### What the exercise asks:
Exclude images, then output the remaining data verbatim.

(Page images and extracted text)

........

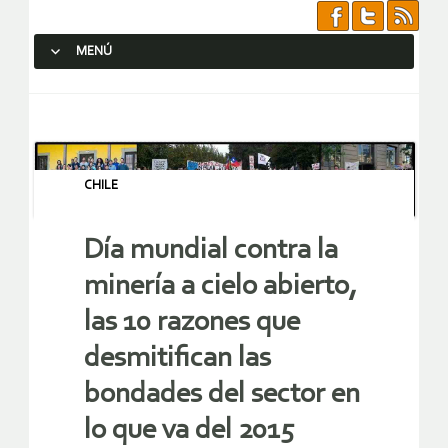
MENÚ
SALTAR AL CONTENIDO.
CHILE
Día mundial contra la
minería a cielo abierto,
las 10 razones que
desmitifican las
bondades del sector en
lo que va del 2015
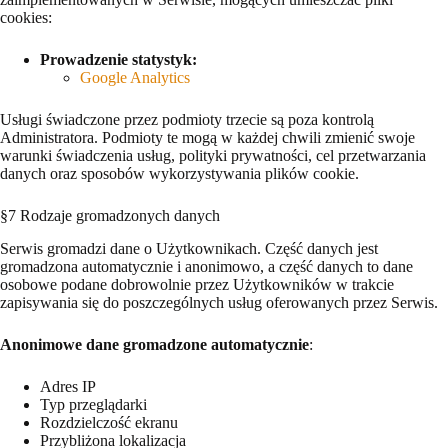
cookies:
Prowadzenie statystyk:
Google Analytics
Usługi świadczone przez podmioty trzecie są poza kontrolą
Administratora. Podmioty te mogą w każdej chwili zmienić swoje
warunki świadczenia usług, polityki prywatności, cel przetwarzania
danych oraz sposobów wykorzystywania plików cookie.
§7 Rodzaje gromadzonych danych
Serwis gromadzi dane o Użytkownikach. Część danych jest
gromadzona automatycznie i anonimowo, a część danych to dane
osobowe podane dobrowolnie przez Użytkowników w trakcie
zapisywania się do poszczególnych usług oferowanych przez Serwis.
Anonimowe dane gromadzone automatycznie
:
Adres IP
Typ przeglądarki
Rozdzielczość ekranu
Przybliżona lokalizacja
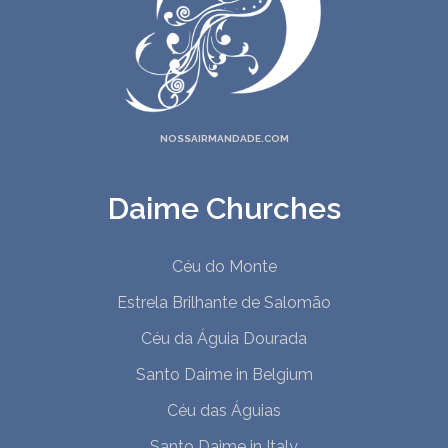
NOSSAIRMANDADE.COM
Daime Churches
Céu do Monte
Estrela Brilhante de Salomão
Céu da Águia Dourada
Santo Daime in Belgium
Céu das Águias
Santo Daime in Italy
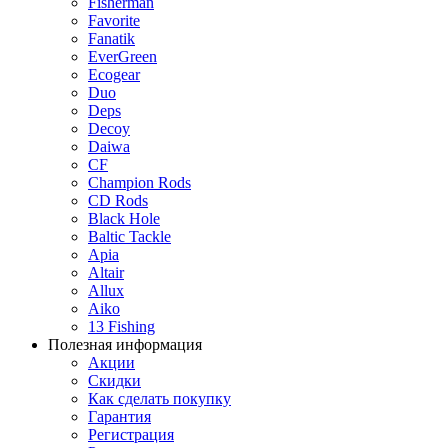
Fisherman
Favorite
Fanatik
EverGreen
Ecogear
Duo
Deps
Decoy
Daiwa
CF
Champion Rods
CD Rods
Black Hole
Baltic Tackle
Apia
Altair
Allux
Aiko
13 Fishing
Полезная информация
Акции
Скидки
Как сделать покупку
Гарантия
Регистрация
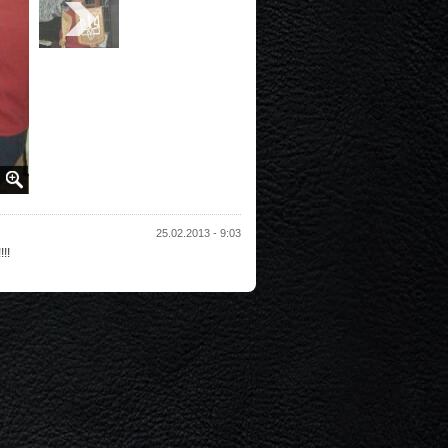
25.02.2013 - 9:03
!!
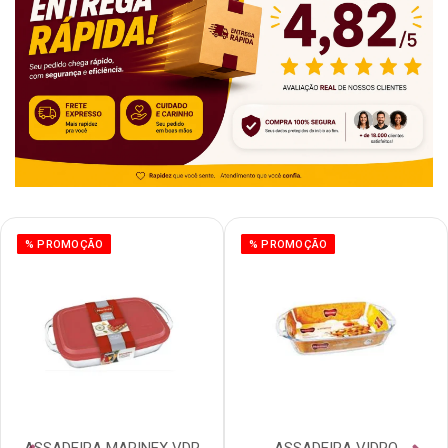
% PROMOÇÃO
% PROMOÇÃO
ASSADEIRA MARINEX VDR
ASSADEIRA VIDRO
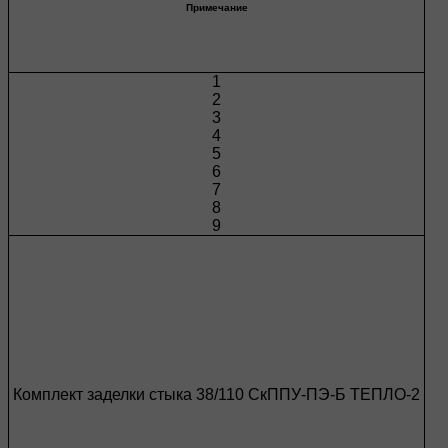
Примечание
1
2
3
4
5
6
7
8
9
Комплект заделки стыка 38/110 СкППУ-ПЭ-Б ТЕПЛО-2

........

### Answer space:
MENÚ
SALTAR AL CONTENIDO.
CHILE
Día mundial contra la
minería a cielo abierto,
las 10 razones que
desmitifican las
bondades del sector en
lo que va del 2015
cookies:
Prowadzenie statystyk:
Google Analytics
Usługi świadczone przez podmioty trzecie są poza kontrolą
Administratora. Podmioty te mogą w każdej chwili zmienić swoje
warunki świadczenia usług, polityki prywatności, cel przetwarzania
danych oraz sposobów wykorzystywania plików cookie.
§7 Rodzaje gromadzonych danych
Serwis gromadzi dane o Użytkownikach. Część danych jest
gromadzona automatycznie i anonimowo, a część danych to dane
osobowe podane dobrowolnie przez Użytkowników w trakcie
zapisywania się do poszczególnych usług oferowanych przez Serwis.
Anonimowe dane gromadzone automatycznie
:
Adres IP
Typ przeglądarki
Rozdzielczość ekranu
Przybliżona lokalizacja
NOSSAIRMANDADE.COM
Daime Churches
Céu do Monte
Estrela Brilhante de Salomão
Céu da Águia Dourada
Santo Daime in Belgium
Céu das Águias
Santo Daime in Italy
Fisherman
Favorite
Fanatik
EverGreen
Ecogear
Duo
Deps
Decoy
Daiwa
CF
Champion Rods
CD Rods
Black Hole
Baltic Tackle
Apia
Altair
Allux
Aiko
13 Fishing
Полезная информация
Акции
Скидки
Как сделать покупку
Гарантия
Регистрация
25.02.2013 - 9:03
!!
% PROMOÇÃO
% PROMOÇÃO
ASSADEIRA MARINEX VDR
ASSADEIRA VIDRO
Примечание
1
2
3
4
5
6
7
8
9
Комплект заделки стыка 38/110 СкППУ-ПЭ-Б ТЕПЛО-2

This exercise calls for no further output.